There were no significant differences in the composition of soil bacterial communities under Acacia versus Eucalyptus within either sampling year (Table 4). However in 2012 bacterial community composition under Acacia and Eucalyptus trees differed to those in the pasture (Table 4). There was a significant interaction between depth and year for bacterial communities (Fig. 5). Bacterial community composition between soil depths varied within each year, as well as within the same soil depth across years.

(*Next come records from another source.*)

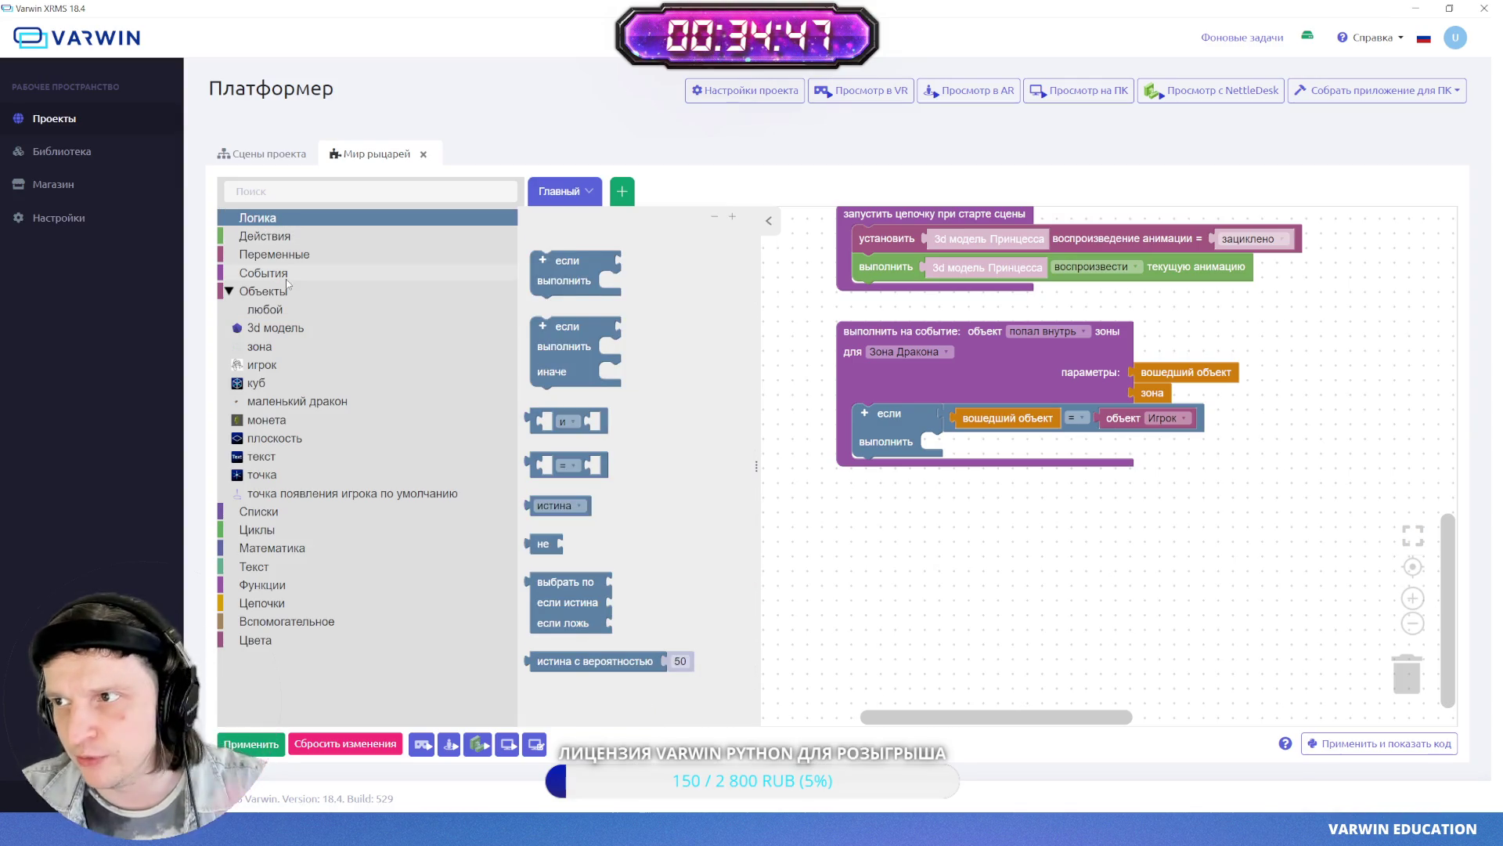
mouse_move(759, 443)
mouse_down()
mouse_move(1004, 460)
mouse_move(983, 450)
mouse_up()
- Replace the nested condition with an if/else block inside the player check
click(1041, 591)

3.4 Soil edaphic properties and bacterial and fungal communities
The relationships between soil bacterial and fungal communities were assessed using DistLM and visualised with dbRDA. Co-varying variables (r>0.75) removed included total N, P, NO3-N, NH4+-N, Fe, Mn, Zn, Al and EC. Marginal tests indicated that Cu (8.03%, p=0.001), Na (7.62%, p=0.001), Mg (6.23%, p=0.001) most strongly correlated to fungal community composition on their own (Table 5). In contrast, total C (21.45%, p=0.001), K (14.11%, p=0.001), pH(14.06 %, p=0.001), Mg (7.86%, p=0.001) and C:N ratio(7.51%, p=0.001)most strongly correlated to bacterial community composition (Table 6). Using AICc and a stepwise procedure for fungi, six soil physiochemical variables, Cu, silt, K total C, pH and Mg accounted for 26% of the variation in fungal community composition. Fungal communities primarily separated out by Cu and silt – these variables also differentiated pasture communities from those under Acacia and Eucalyptus (Fig. 6). For bacteria, four soil physiochemical variables, total C, pH, moisture, and Cu accounted for 30% of the variation in community composition (Fig. 6). Bacterial community composition primarily separated out by total C and pH which differentiated communities in the 0-10 cm layer from those at depths >10cm.

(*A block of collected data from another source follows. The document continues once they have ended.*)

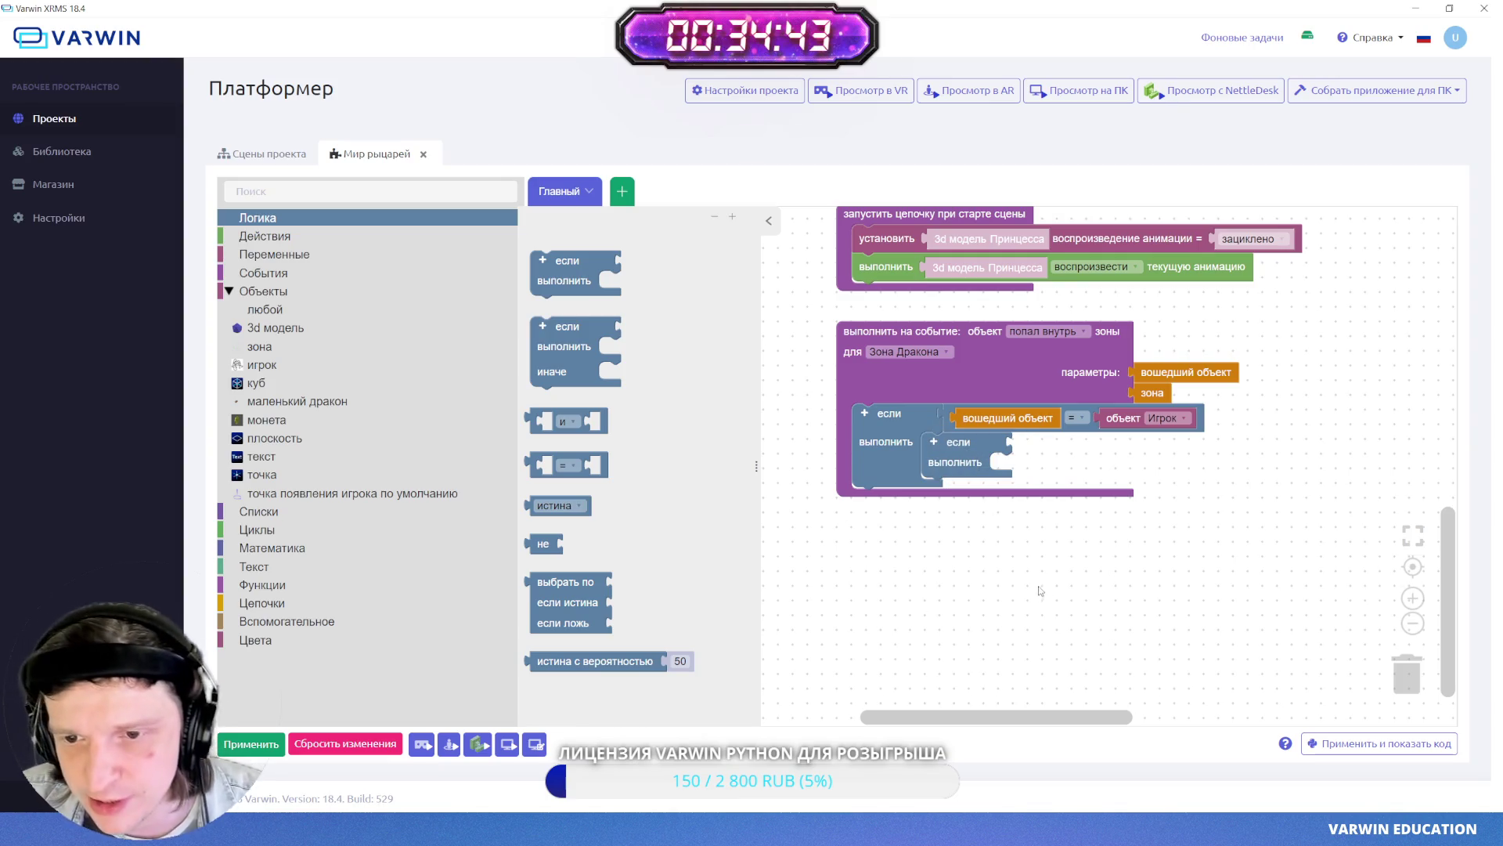
click(767, 222)
mouse_move(833, 593)
mouse_down()
mouse_move(842, 584)
mouse_move(807, 619)
mouse_move(806, 572)
mouse_up()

Overall, our results demonstrate that microbial community composition can be significantly influenced by the presence of different dominant tree species in revegetated shelterbelt systems, and that these communities in turn differ from those occurring in adjacent pastures. However the effect of tree type on fungal communities was more pronounced than on bacterial communities. Our original hypothesis that F:B ratios would be higher under Eucalyptus than under Acacia due to dominant symbiotic relationships was supported. Plant typeeffects within shelterbelts were most dominant within the first 0-10 cm of the soil profile, after which microbial communities were influenced to a greater extent by edaphic properties. This is consistent with other studies showing that organic inputs and plant effects are greatest in the upper soil stratum (Hoogmoed et al., 2012; Li et al., 2018).

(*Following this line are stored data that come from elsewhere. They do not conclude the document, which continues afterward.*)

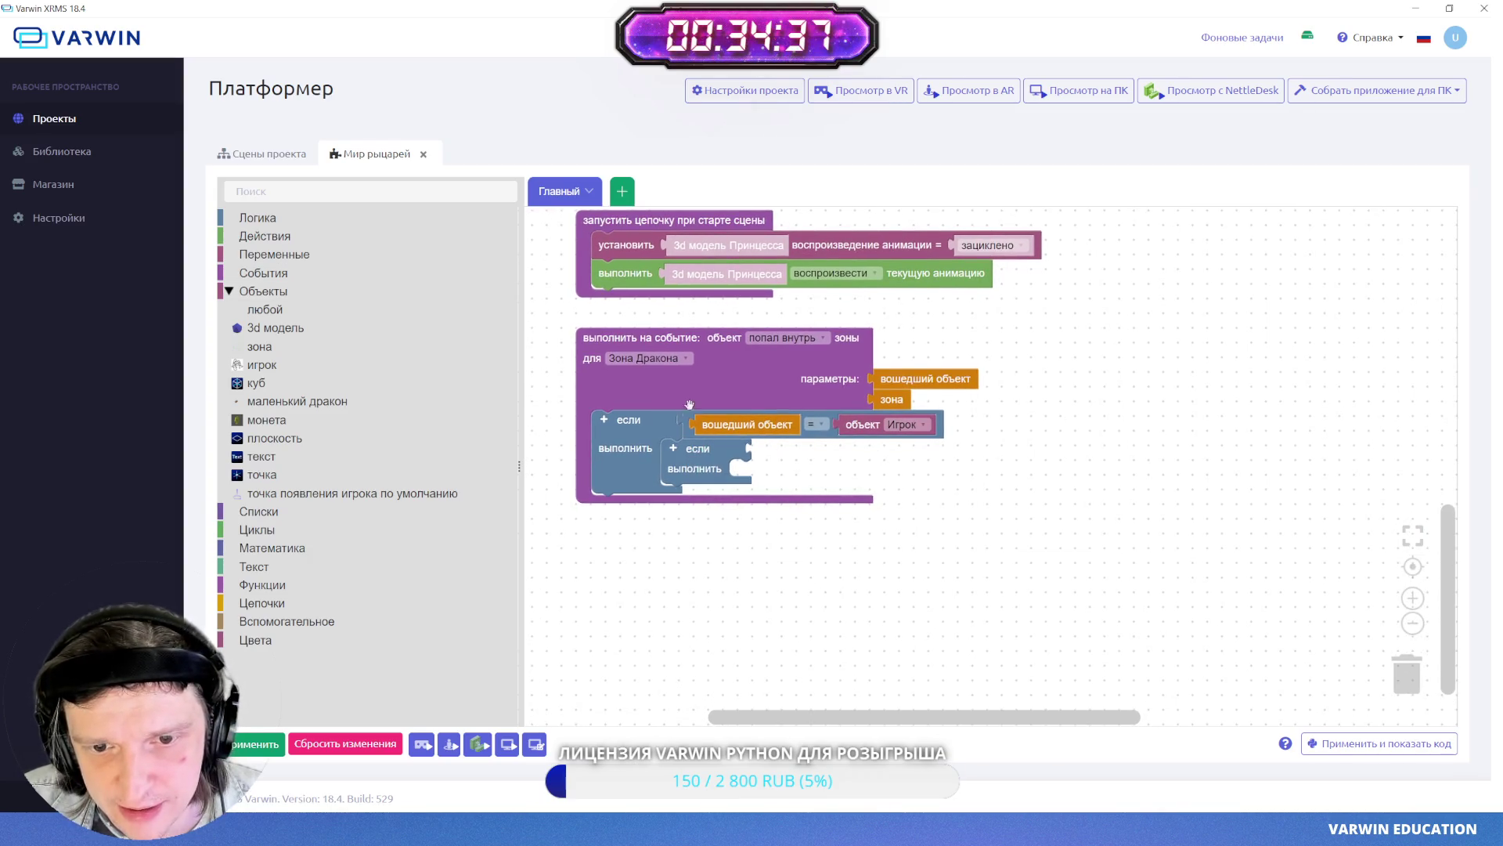
click(267, 222)
mouse_move(557, 472)
mouse_down()
mouse_move(1089, 515)
mouse_move(1056, 480)
mouse_move(1053, 557)
mouse_up()
key(Delete)
click(932, 448)
key(Delete)
mouse_move(544, 347)
mouse_down()
mouse_move(597, 394)
mouse_move(894, 462)
mouse_up()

With regard to revegetation using woody plants, soil development has been shown to be largely influenced by the dominant tree species which includes plant inputs such as the quantity and quality of the litter (Šnajdr et al., 2013). For example, a meta-analysis by Paul et al. (2002) quantifying changes in soil C under large-scale afforestation or reforestation found that the most important factors affecting change in soil C were previous land use, climate and the type of forest established. Most soil C was lost when softwoods, particularly Pinus radiata plantations, were established on previously improved pastoral land in temperate regions. Accumulation of soil C was greatest when deciduous hardwoods, or N2-fixing species (either as an understorey or as a plantation), were established on previously cropped land in tropical or subtropical regions. With respect to changes in soil C following afforestation, on average, the <10 cm (or <30 cm) layers generally decreased by 3.46% per year (or 0.63% per year) relative to the initial soil C content during the first 5 years, followed by a decrease in the rate of decline and eventually recovery to C levels found in agricultural soils at about age 30. In our study, we observed no significant differences in total N, K or C between pasture and Eucalyptus despite 16 years since establishment. This may indicate that the decline in properties may have reached its peak and nutrients are starting to recover. Mendham et al. (2003) and O’connell et al. (2003) also found soil organic C and N were not significantly influenced by afforestation 7–11 years after plantation establishment in south-western Australia.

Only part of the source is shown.